Another ridiculously long story made short, we got the keys to our first home yesterday. It is small, but it is ours, and it is perfect for the three of us. I am so very excited about this new move, and can't wait to get into our new place.
16 June 2011
Life is nothing if not a series of endings and beginnings. Many transitions are seamless, and we hardly even notice them, others create a vivid moment in one's memory that even time can not completely erase.
My first day as a teacher I remember waiting eagerly for the bell to ring and the room to fill. I had vague expectations based on some of my past classroom experiences, but when the bell rang and one student was sitting there staring at me I was at a loss. Since that awkward morning that student and I have had some good laughs about it, reminiscing about how we stared at one another, one thought hanging in the air between us, "oh shit, what now?"
In February, I got a phone call. A woman calling to set up an appointment for me to "speak with the director of Human Resources regarding my continued employment with the school district." I knew immediately what was happening, although that knowledge didn't help. I was angry, shaking, on the verge of tears, and expecting a room full of students in less than 40 minutes... what does one do in this situation? If you are me, you run directly to the school psychologist to have a good cry (of course, it doesn't hurt that she has become someone I consider to be one of my best friends).

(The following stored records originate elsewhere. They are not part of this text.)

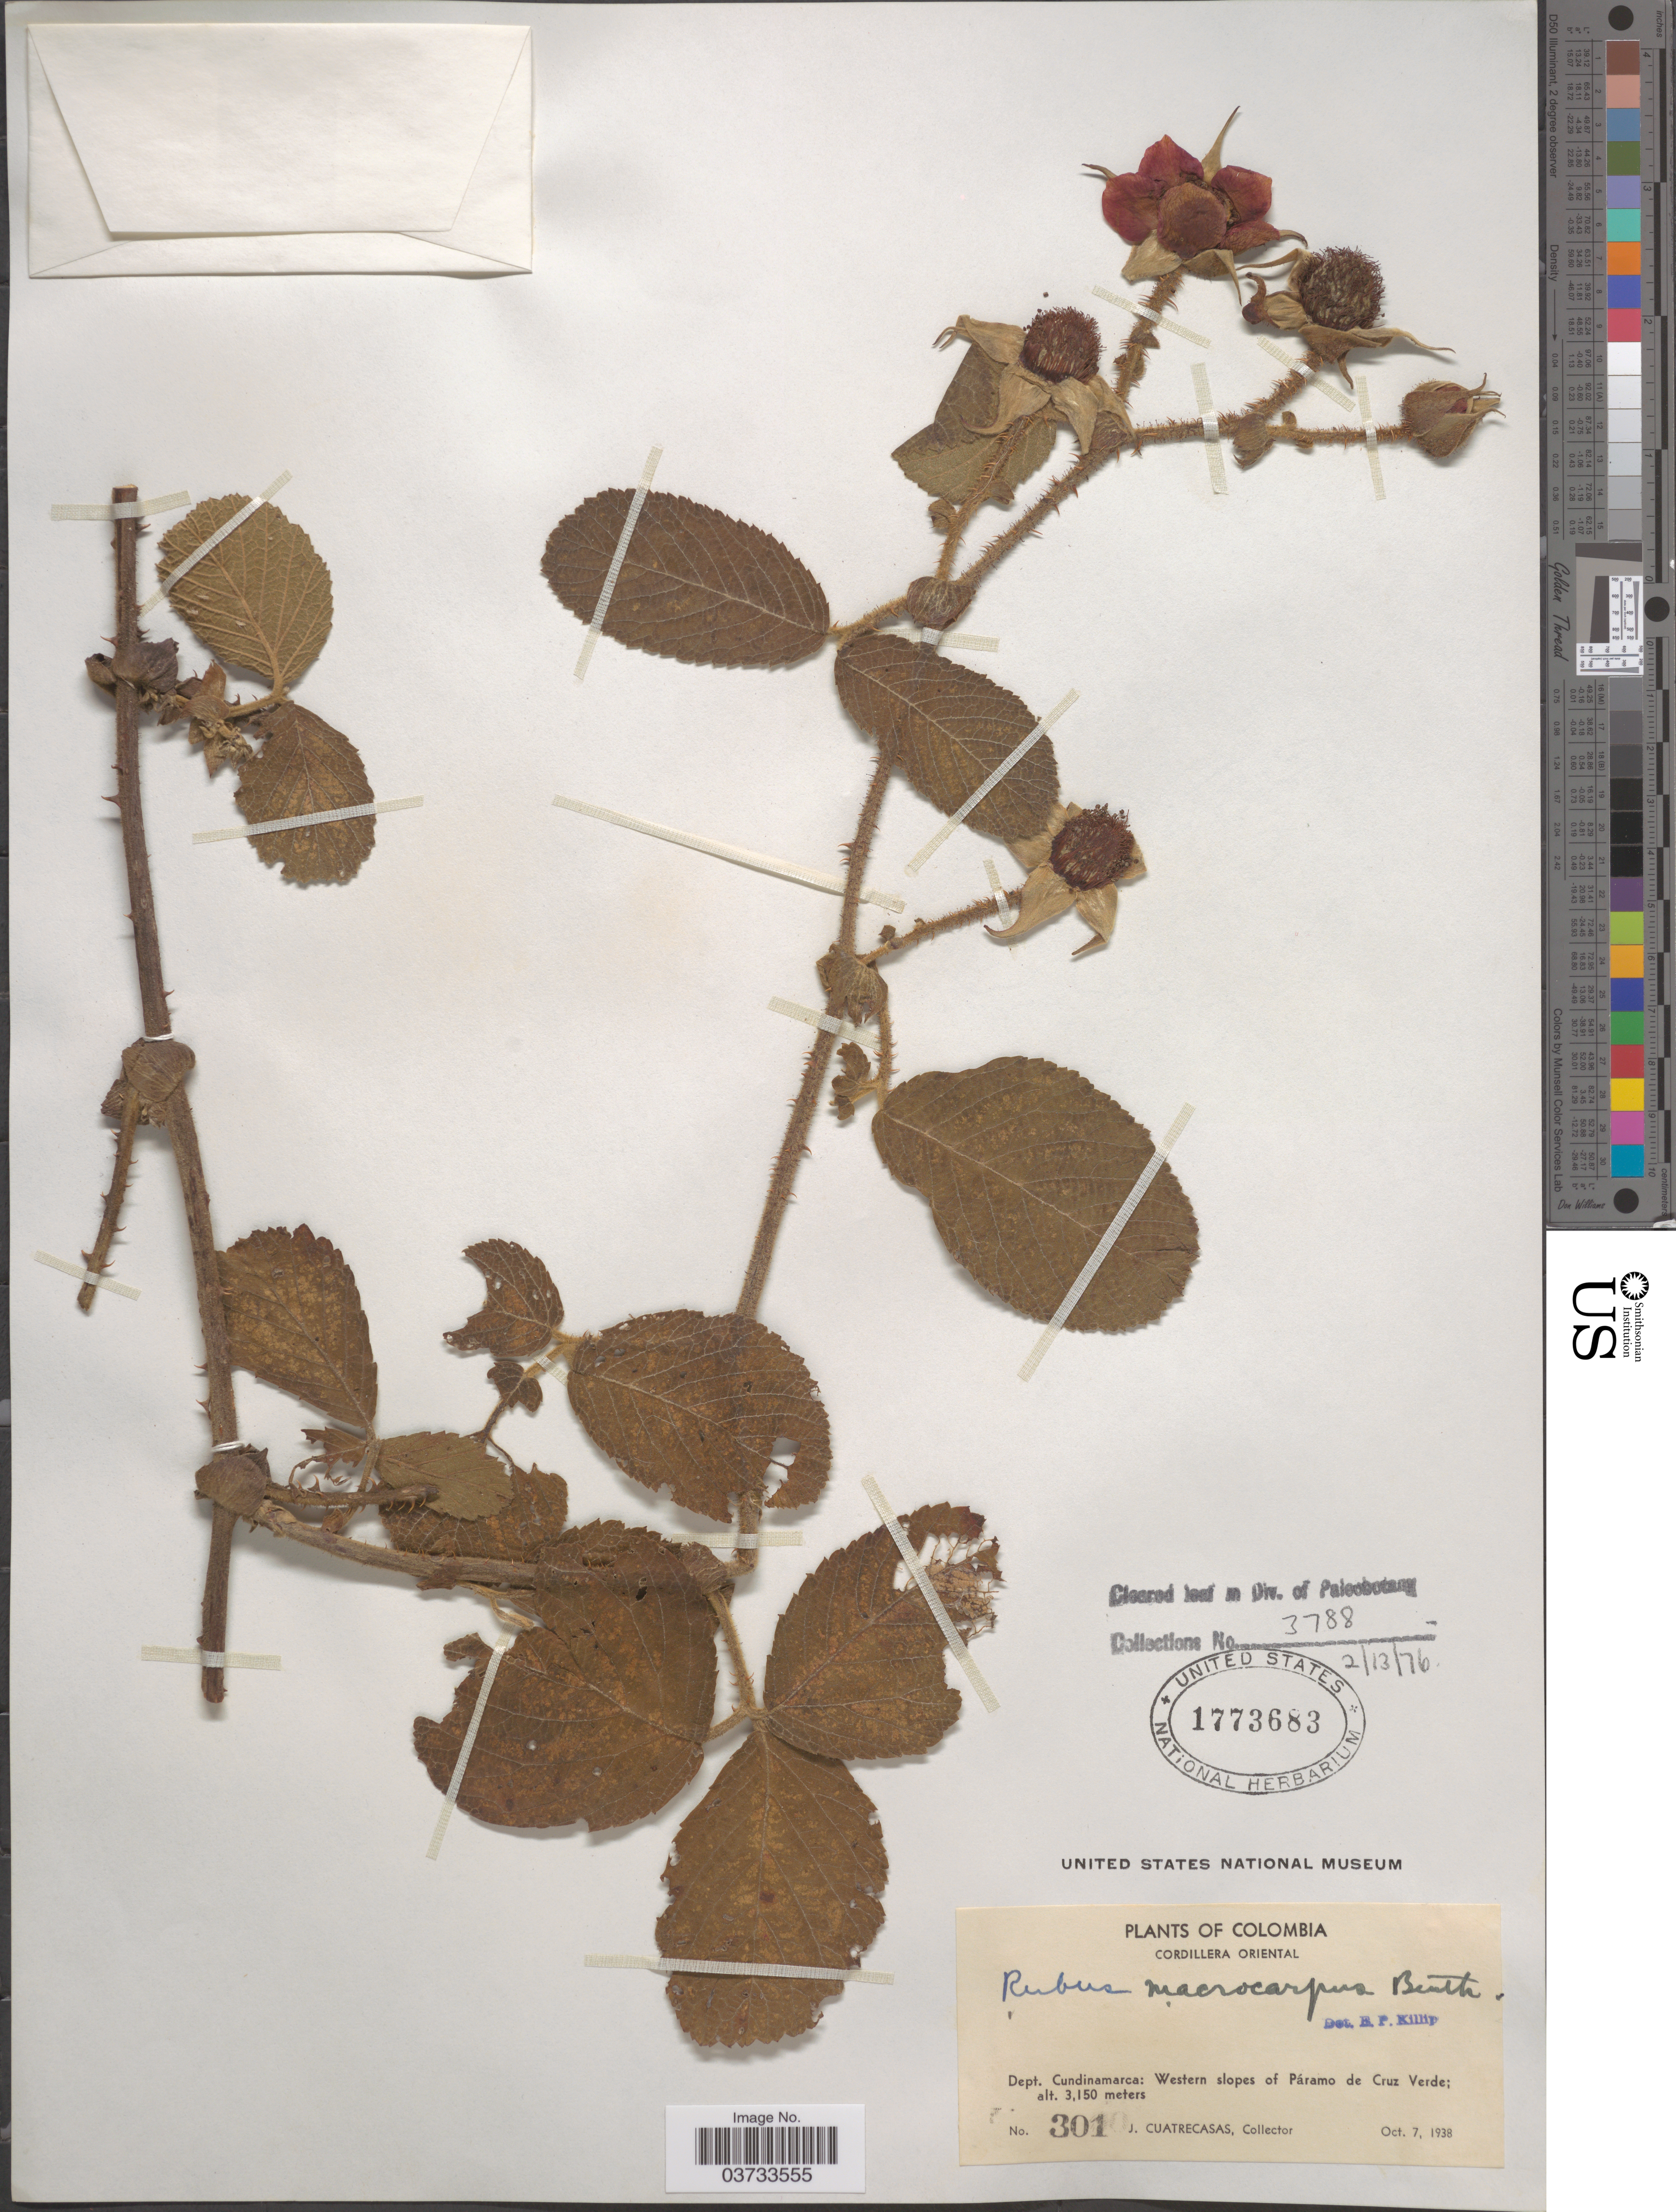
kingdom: Plantae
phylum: Tracheophyta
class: Magnoliopsida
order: Rosales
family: Rosaceae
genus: Rubus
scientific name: Rubus macrocarpus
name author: King ex C.B. Clarke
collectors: J. Cuatrecasas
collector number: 301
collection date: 1938-10-07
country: Colombia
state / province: Cundinamarca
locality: Cordillera Oriental. Dept. Cundinamarca: Western slopes of Páramo de Cruz Verde.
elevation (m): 3150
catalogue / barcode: US 1773683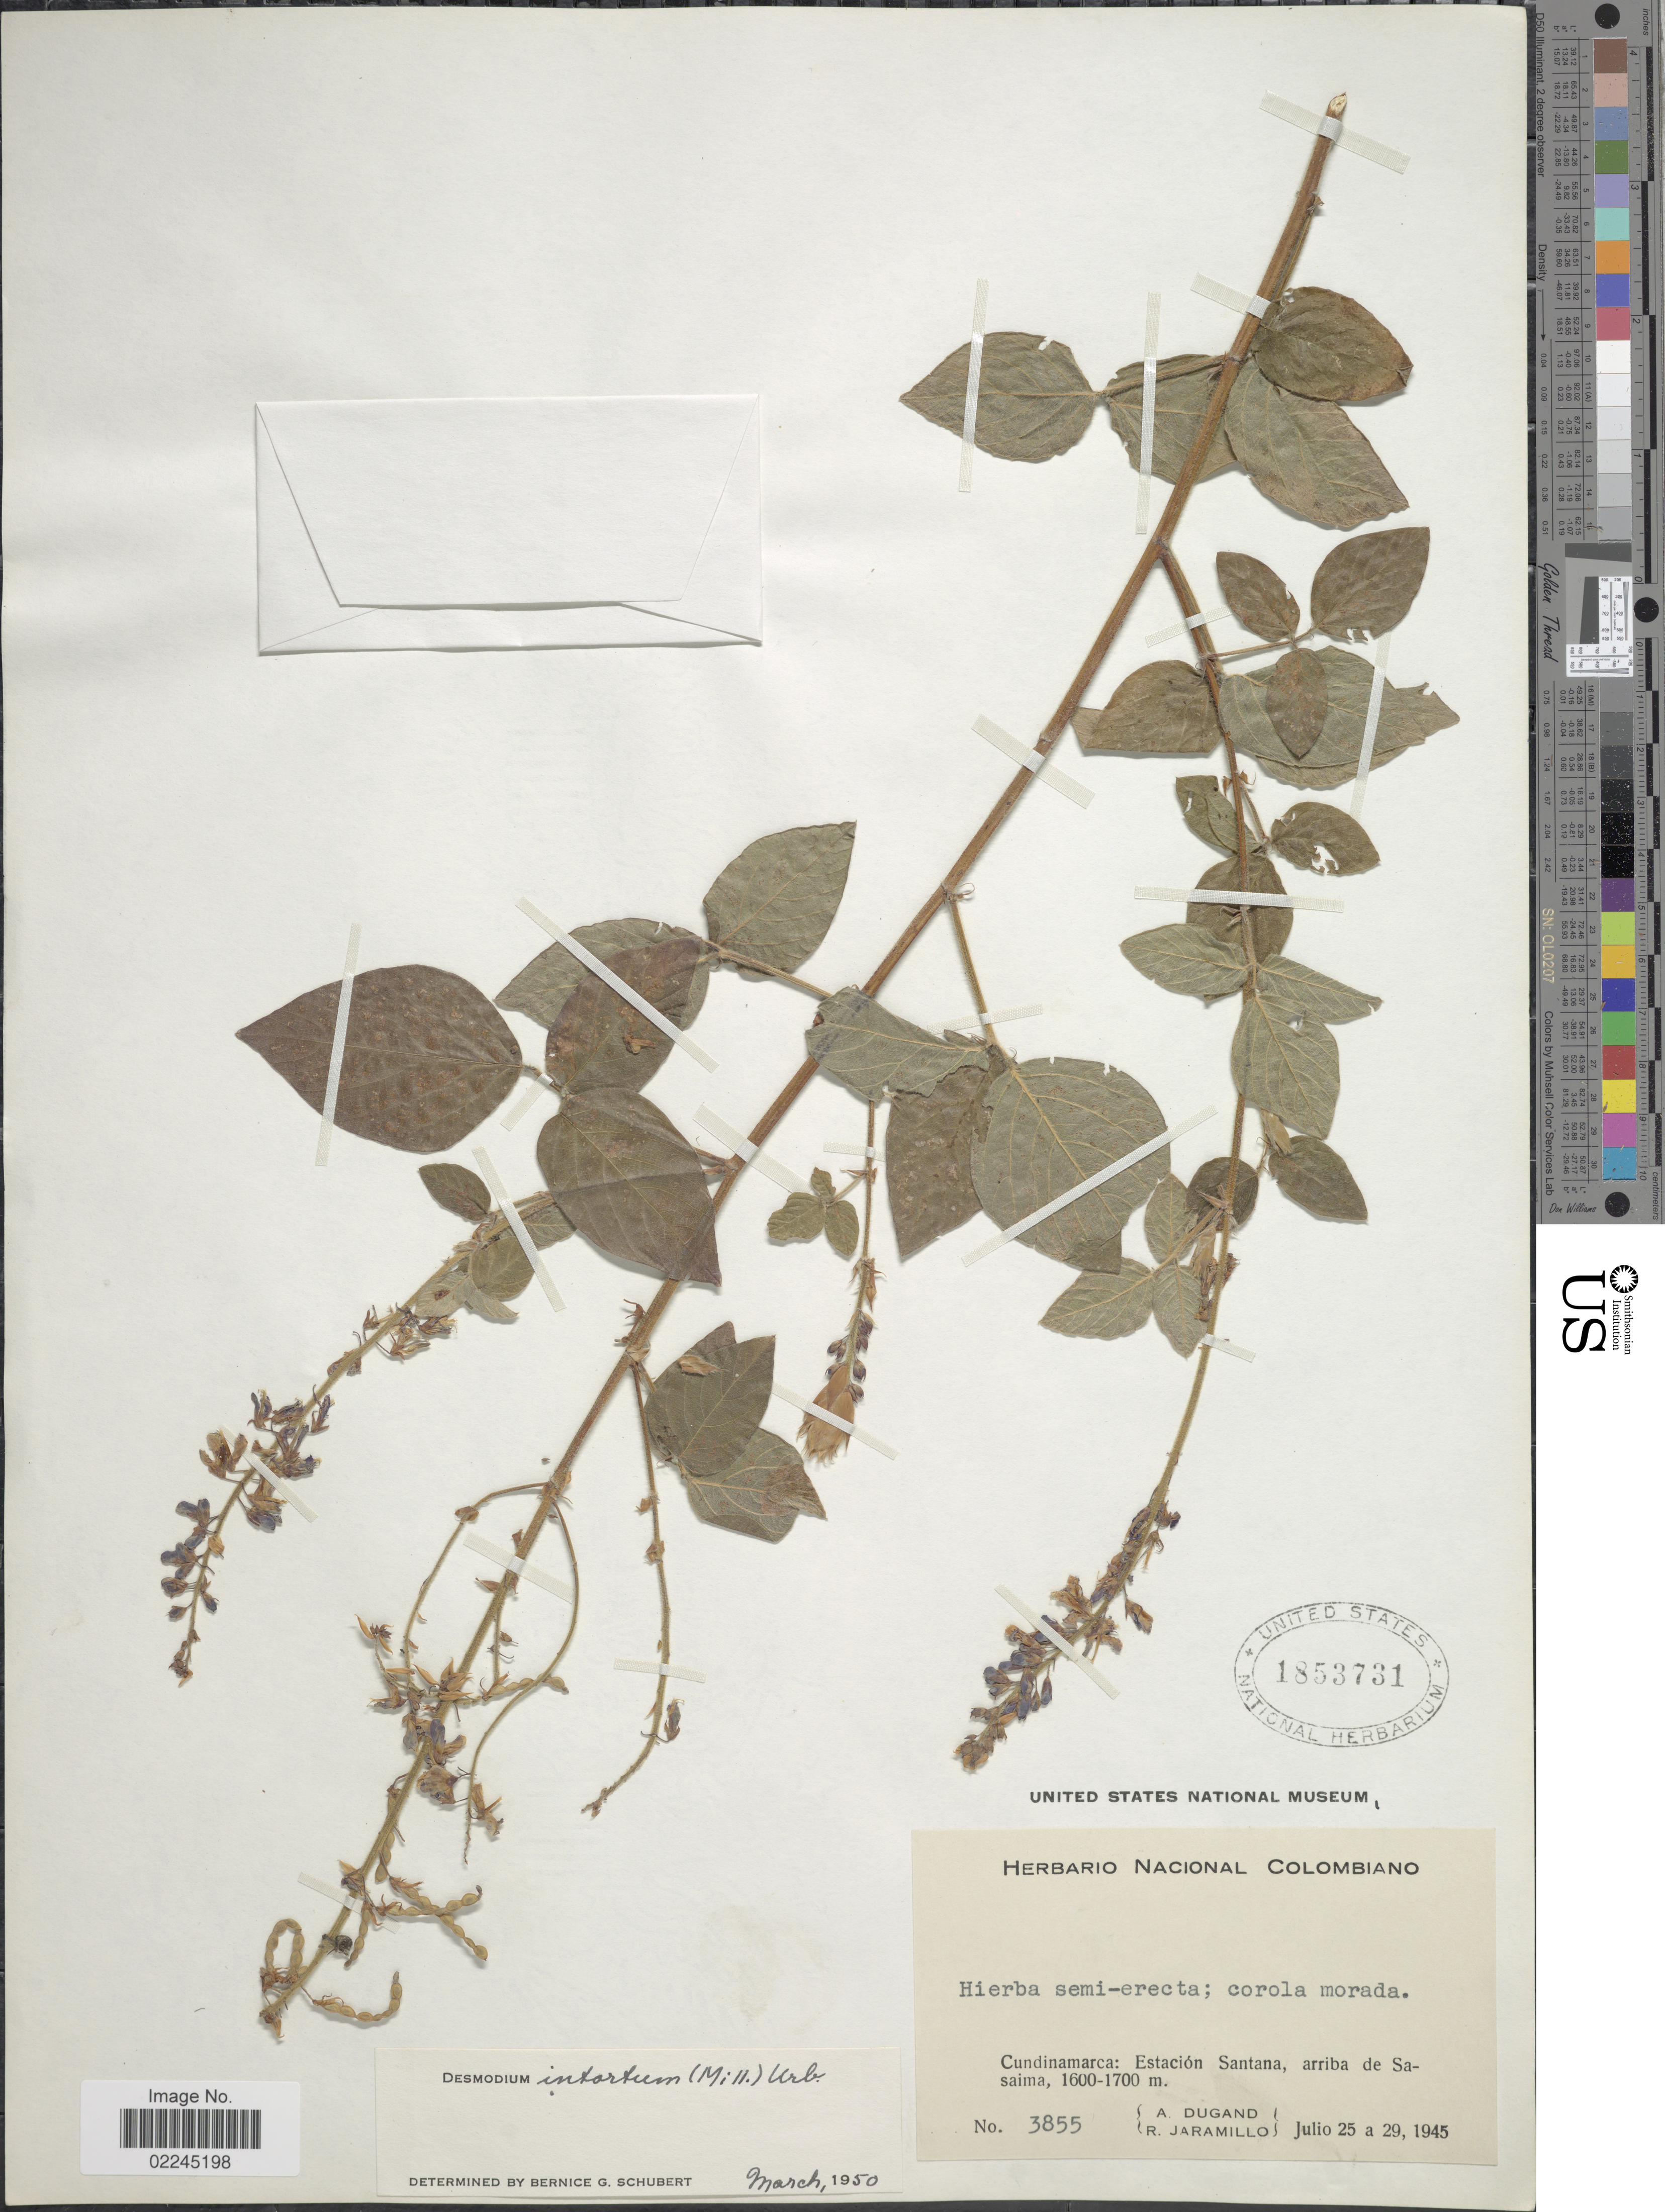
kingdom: Plantae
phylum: Tracheophyta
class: Magnoliopsida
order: Fabales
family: Fabaceae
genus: Desmodium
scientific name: Desmodium intortum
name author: (Mill.) Urb.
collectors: A. Dugand & R. Jaramillo M.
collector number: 3855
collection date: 1945-07-25/1945-07-29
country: Colombia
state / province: Cundinamarca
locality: Cundinamarca: Estacion Santana, arriba de Sasaima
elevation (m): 1600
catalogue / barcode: US 1853731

A week later, sitting in the office of the human resources guy (union president sitting next to me - I'm not entirely stupid, it was the next call I made), I was informed that my contract with the district was not going to be renewed. Because I was still considered a "temporary employee" they don't have to give me a reason or any other information. They even refused to answer the question, "did I do something wrong?" My choice: get sacked or resign. Obviously, I opted for resignation.
To hazard a guess as to why... I am finishing my credential program this month, will have finished my master's degree by September, and would have been up for tenure very soon after that. Who wants to pay a well educated teacher more money when they can hire an intern for practically nothing? I've seen it happen to other teachers in the past and I believe the only way they are getting away with it is because they aren't "firing" all these teachers, they just happen to "resign" ... all of them... right about the time they get their Master's and come up for tenure... um... yeah.
So, I get forced to resign, then get up and go to work the next morning. For four months. My heart aching every single day. As a special education teacher you become involved in your student's lives in much more than an academic way. You speak with their parents on the phone, you have meetings, you know about their disabilities and their backgrounds, you know about each one on a deeply personal level. Some of my students have been in my classes for three years, I have been cultivating relationships with not only the kids, but their parents, siblings, and in some cases extended family, how is it right that I am asked to walk away from these relationships and not look back... or forward. Every day of my life is spent looking at their future, helping them to become the person they and their families hope and dream that they will be. We smile and laugh together, we cry together, we get frustrated together, and now we simply part ways with little more than a goodbye.
Today was the last time I will see most of them. I wished them well, thanked them for being a part of my life, and was lovingly treated to the typical teenage monosyllabic "meh" as they ran out the door to enjoy summer vacation. I have learned to translate that "meh" into "thank you." I can only hope that I made a difference to a couple as I look forward to the next classroom, the next school, and the next wild adventure.
I never wanted to be a teacher. I fought it tooth and nail. Yet, these kids have taught me that really, all I want to do ever, for the rest of my life, is teach. I am a teacher. And proud of it.